Matthew Richards, principal with Bowery Development Co., recommended paring incentive programs down to their essentials. If your main objective is encouraging development, but you also require prevailing wage, that raises costs 20% to 30%, creating a countervailing deterrent, he said.
On the other hand, the state and municipalities should stop granting tax incentives for business expansions unless housing for the added employees is factored into the equation, Greener said.
Sturla asked if the issue with prevailing wage is the reporting requirements, rather than the wage cost itself. That’s part of it, said Ben Lesher, president of Parcel B Development Co.: prevailing wage limits the pool of subcontractors to those who are willing to deal with that level of regulatory intrusiveness. Similarly, he said, mandatory bidding can be a deal-breaker for developers who already have established relationships with contractors they know and trust.
Brad Mowbray, senior vice president of High Real Estate Group, recommended creating a subsidy program for housing targeted at average households. Richards suggested a law providing for long-term tax exemptions to offset high redevelopment costs.
Barb Wilson, executive director of the Lancaster Housing Redevelopment Authority, said entities like hers need more money to preserve their existing stock and better access to tax credits and public private partnerships.

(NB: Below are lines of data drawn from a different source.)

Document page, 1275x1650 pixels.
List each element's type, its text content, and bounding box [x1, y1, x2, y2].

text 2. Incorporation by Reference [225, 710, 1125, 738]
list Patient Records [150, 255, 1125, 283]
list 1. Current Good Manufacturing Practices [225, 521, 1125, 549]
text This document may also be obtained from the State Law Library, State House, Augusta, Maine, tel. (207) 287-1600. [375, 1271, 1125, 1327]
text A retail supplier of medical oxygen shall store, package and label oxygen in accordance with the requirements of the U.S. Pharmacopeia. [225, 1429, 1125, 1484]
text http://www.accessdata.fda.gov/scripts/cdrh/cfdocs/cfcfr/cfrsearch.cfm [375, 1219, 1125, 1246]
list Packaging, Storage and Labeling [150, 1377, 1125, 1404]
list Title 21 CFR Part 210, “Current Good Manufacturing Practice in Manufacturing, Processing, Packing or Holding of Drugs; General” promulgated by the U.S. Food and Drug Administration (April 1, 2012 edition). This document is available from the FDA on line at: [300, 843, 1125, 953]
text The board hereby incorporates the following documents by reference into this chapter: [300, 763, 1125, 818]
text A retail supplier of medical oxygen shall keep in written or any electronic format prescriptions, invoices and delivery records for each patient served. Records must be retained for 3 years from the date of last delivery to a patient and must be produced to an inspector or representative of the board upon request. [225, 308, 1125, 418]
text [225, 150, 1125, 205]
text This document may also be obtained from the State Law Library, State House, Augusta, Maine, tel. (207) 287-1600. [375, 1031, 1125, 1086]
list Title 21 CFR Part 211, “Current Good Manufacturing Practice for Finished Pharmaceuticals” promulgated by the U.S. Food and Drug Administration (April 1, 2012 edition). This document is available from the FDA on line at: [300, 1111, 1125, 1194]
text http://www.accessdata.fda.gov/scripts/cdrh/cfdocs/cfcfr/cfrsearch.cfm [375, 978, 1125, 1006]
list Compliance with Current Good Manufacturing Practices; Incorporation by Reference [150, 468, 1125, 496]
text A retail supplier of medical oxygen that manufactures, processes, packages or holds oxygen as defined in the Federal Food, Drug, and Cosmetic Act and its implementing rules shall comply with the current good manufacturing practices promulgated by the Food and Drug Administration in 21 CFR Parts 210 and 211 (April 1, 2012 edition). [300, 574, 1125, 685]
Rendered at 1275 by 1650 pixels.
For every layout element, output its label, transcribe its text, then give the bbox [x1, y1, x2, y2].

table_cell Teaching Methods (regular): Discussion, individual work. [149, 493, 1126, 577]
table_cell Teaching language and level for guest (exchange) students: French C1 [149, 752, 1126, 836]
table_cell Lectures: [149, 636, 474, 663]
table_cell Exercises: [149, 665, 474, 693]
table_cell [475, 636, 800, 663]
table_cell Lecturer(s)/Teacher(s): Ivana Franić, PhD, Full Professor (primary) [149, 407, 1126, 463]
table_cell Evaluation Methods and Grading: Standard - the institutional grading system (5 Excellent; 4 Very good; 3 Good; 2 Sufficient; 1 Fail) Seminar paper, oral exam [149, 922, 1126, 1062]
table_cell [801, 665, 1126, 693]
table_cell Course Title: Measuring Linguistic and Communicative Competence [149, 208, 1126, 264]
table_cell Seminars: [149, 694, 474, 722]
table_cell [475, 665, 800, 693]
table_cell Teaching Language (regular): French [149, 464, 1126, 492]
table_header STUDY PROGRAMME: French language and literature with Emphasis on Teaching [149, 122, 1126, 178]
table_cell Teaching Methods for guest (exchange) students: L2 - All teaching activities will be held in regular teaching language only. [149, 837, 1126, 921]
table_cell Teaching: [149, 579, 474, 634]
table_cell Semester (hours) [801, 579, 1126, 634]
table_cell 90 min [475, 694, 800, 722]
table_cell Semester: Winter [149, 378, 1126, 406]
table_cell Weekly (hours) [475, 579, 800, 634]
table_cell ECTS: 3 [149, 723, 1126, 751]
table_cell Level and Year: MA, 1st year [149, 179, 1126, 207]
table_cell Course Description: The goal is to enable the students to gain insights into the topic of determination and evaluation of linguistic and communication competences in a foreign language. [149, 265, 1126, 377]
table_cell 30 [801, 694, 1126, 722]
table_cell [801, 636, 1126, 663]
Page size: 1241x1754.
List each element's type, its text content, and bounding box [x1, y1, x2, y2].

The panelists endorsed increasing existing subsidies for affordable housing development as well as funding for housing stability for lower-income households. Communities are stronger when they support the diversity of their population with a diversity of housing choices, they said.
“If we can create an affordable housing continuum,” said Shelby Nauman, CEO of housing nonprofit Tenfold, we know that we can revive opportunity for working families.”